• EXERCISE AIM
In the data below, reproduce word for word the section that starts with the line containing "One key difference" and ends with the line containing "Here are examples", including both of those lines.

--- AVAILABLE RECORDS Enclosed Below ---

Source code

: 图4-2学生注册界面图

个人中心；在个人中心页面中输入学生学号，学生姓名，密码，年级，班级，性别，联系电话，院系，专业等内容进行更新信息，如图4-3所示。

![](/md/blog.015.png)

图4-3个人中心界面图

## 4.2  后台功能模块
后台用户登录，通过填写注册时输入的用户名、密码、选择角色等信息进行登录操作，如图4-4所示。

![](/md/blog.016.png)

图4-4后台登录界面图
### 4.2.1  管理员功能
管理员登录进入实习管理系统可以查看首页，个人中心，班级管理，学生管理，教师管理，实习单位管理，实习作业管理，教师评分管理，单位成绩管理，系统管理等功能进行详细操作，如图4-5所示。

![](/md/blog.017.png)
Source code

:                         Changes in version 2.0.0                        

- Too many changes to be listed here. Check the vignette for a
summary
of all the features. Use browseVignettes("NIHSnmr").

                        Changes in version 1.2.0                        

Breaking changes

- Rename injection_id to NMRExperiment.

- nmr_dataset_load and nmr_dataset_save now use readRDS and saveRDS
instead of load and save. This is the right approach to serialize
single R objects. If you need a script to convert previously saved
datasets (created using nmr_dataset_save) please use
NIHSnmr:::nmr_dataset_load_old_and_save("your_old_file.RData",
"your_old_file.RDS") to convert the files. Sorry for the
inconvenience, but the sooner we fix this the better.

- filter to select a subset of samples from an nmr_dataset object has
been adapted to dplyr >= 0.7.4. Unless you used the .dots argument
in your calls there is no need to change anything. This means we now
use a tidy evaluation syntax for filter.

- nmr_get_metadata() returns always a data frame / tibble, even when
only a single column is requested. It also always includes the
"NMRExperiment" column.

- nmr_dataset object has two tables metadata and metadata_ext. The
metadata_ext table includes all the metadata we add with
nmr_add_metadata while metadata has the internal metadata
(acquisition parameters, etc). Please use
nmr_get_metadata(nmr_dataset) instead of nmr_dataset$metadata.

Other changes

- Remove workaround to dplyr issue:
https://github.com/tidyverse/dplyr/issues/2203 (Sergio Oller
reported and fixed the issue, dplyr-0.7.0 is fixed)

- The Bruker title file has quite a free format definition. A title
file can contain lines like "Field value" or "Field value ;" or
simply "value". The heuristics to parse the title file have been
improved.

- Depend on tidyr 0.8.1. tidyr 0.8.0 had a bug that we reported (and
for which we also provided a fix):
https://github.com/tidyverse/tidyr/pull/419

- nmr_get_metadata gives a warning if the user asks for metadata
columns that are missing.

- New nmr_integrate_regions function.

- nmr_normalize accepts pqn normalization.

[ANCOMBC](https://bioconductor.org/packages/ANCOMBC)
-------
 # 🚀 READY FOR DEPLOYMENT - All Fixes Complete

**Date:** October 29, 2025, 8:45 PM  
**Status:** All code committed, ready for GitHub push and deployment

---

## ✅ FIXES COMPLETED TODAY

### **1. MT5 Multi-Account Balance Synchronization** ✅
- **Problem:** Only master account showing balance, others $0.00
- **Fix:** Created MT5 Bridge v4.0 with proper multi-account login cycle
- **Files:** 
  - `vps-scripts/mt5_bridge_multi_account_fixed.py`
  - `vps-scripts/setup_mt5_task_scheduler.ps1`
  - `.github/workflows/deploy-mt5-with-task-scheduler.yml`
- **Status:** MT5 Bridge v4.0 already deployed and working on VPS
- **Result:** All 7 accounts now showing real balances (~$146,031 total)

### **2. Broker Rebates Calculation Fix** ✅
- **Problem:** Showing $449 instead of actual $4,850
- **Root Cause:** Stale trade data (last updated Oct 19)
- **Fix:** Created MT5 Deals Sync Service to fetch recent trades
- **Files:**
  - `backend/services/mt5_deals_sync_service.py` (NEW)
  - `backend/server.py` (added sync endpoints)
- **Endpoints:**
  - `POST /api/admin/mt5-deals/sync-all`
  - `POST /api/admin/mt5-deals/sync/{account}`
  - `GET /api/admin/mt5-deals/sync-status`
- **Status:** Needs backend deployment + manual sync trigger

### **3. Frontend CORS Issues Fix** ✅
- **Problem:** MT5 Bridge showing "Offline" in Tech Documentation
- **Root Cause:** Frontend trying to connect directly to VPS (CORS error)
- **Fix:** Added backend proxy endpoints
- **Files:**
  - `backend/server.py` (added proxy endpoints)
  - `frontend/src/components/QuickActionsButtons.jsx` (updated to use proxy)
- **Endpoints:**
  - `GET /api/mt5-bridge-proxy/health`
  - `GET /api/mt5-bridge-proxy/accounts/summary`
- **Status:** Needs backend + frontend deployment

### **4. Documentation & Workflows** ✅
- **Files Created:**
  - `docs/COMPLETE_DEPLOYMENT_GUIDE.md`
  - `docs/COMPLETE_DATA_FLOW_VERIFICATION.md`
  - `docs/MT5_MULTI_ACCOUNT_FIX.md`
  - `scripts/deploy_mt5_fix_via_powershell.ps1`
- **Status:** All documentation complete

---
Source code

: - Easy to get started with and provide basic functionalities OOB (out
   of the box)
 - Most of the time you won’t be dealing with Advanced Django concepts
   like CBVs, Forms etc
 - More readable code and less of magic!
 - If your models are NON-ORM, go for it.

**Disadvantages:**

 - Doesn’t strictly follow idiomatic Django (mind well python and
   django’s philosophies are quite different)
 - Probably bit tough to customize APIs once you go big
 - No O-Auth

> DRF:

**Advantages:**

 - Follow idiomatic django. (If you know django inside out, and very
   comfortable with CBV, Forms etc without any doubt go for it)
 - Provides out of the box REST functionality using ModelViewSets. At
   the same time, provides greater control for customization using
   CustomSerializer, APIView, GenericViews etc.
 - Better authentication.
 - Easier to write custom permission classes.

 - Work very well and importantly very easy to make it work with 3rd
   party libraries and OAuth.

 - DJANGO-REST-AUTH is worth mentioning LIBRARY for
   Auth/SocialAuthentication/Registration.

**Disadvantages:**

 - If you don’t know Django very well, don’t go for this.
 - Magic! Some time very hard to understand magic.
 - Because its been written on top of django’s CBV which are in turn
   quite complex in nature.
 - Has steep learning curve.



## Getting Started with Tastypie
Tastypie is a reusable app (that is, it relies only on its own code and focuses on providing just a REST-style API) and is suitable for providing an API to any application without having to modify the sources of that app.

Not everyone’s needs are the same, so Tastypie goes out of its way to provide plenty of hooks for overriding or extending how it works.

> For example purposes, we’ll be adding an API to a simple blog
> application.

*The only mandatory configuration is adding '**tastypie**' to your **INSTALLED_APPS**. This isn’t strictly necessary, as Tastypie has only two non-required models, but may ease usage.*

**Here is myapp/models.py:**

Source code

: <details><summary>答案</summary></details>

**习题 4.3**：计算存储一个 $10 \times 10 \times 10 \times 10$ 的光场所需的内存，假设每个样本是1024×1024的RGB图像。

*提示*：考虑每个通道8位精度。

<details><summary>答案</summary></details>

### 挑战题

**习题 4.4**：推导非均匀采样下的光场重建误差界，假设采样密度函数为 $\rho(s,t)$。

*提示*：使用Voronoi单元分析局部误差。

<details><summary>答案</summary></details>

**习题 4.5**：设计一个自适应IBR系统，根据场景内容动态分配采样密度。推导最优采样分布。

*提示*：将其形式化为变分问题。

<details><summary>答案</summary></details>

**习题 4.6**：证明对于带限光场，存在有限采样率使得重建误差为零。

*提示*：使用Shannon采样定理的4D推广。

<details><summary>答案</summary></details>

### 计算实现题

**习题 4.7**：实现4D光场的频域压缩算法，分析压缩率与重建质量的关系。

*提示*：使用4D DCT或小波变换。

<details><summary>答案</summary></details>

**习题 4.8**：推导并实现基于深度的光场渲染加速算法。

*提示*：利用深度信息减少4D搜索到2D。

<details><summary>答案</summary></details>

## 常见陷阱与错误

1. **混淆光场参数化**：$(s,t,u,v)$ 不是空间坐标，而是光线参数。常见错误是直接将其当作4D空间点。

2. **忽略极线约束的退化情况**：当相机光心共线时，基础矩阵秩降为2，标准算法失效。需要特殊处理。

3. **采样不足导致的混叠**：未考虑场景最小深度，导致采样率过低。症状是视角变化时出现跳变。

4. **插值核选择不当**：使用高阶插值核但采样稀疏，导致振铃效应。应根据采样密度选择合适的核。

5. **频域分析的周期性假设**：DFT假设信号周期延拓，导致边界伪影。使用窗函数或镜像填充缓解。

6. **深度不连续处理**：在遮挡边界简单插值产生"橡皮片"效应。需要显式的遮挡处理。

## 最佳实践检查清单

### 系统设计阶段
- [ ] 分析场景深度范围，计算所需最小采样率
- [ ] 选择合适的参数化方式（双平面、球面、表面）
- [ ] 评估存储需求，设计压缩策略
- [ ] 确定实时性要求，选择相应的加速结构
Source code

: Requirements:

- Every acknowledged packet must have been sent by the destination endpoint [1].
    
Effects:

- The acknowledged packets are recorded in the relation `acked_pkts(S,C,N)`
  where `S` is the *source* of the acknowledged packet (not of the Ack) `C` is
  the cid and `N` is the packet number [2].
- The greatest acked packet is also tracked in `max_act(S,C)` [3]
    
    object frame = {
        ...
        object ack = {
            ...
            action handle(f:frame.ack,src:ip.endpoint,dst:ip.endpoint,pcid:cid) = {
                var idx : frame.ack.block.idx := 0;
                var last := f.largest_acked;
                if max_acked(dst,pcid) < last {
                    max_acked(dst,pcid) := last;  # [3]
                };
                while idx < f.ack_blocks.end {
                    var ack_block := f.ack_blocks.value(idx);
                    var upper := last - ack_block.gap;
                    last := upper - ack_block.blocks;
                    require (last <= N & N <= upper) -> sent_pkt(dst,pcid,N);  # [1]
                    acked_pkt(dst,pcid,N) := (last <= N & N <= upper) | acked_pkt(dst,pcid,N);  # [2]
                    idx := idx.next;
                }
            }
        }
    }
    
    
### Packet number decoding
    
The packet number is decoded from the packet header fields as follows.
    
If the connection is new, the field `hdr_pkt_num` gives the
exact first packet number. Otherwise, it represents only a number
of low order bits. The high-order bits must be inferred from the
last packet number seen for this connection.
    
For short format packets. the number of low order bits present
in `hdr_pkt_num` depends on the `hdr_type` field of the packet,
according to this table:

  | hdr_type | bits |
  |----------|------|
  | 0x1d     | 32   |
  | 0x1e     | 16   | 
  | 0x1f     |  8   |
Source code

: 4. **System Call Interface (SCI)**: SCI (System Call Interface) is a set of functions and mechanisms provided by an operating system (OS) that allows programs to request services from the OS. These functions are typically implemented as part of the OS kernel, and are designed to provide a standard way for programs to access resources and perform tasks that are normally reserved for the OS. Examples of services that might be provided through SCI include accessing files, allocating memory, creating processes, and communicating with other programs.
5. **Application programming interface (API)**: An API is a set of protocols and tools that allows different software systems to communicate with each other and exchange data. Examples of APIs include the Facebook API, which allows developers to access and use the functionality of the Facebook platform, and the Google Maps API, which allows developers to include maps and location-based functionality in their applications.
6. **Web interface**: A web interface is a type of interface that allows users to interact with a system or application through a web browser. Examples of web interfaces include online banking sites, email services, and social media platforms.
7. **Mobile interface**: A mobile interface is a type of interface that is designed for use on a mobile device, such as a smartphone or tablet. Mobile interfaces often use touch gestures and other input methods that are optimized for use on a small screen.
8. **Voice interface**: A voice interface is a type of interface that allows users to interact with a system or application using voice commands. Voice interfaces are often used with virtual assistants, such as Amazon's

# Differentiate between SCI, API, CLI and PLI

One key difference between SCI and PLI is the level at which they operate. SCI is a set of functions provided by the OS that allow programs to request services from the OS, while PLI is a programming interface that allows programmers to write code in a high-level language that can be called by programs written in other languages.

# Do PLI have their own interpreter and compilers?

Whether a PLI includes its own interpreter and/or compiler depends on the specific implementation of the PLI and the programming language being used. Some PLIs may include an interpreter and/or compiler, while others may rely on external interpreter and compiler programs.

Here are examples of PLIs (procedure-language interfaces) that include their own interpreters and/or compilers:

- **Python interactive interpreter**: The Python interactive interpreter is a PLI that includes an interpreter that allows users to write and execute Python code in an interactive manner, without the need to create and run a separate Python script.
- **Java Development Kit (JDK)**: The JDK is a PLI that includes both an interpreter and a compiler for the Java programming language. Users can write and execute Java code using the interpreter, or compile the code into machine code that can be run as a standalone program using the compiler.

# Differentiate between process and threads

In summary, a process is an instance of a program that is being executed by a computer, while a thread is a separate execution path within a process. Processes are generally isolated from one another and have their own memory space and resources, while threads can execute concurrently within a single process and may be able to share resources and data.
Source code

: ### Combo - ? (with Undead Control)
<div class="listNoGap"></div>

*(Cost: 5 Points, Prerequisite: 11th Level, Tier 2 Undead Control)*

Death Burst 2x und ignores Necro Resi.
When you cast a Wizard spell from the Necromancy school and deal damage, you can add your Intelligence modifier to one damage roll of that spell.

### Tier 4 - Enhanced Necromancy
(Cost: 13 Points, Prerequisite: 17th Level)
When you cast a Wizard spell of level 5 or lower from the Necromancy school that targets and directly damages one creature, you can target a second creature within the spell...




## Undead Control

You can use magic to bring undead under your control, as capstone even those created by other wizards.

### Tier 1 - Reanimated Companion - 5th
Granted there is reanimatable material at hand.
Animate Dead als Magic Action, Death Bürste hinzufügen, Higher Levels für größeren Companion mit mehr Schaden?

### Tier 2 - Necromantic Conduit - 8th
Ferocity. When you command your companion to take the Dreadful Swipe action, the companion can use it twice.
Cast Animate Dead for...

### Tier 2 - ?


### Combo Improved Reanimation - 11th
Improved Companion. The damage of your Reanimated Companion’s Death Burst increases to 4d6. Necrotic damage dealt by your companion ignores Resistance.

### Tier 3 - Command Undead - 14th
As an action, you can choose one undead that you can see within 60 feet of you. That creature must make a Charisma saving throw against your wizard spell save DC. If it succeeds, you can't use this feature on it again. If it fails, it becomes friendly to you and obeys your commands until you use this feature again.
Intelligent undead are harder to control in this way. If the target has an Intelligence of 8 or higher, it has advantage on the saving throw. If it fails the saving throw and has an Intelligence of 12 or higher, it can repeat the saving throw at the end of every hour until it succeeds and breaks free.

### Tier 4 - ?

--- End of Enclosed AVAILABLE RECORDS ---

• RESPONSE TO THIS EXERCISE
One key difference between SCI and PLI is the level at which they operate. SCI is a set of functions provided by the OS that allow programs to request services from the OS, while PLI is a programming interface that allows programmers to write code in a high-level language that can be called by programs written in other languages.

# Do PLI have their own interpreter and compilers?

Whether a PLI includes its own interpreter and/or compiler depends on the specific implementation of the PLI and the programming language being used. Some PLIs may include an interpreter and/or compiler, while others may rely on external interpreter and compiler programs.

Here are examples of PLIs (procedure-language interfaces) that include their own interpreters and/or compilers:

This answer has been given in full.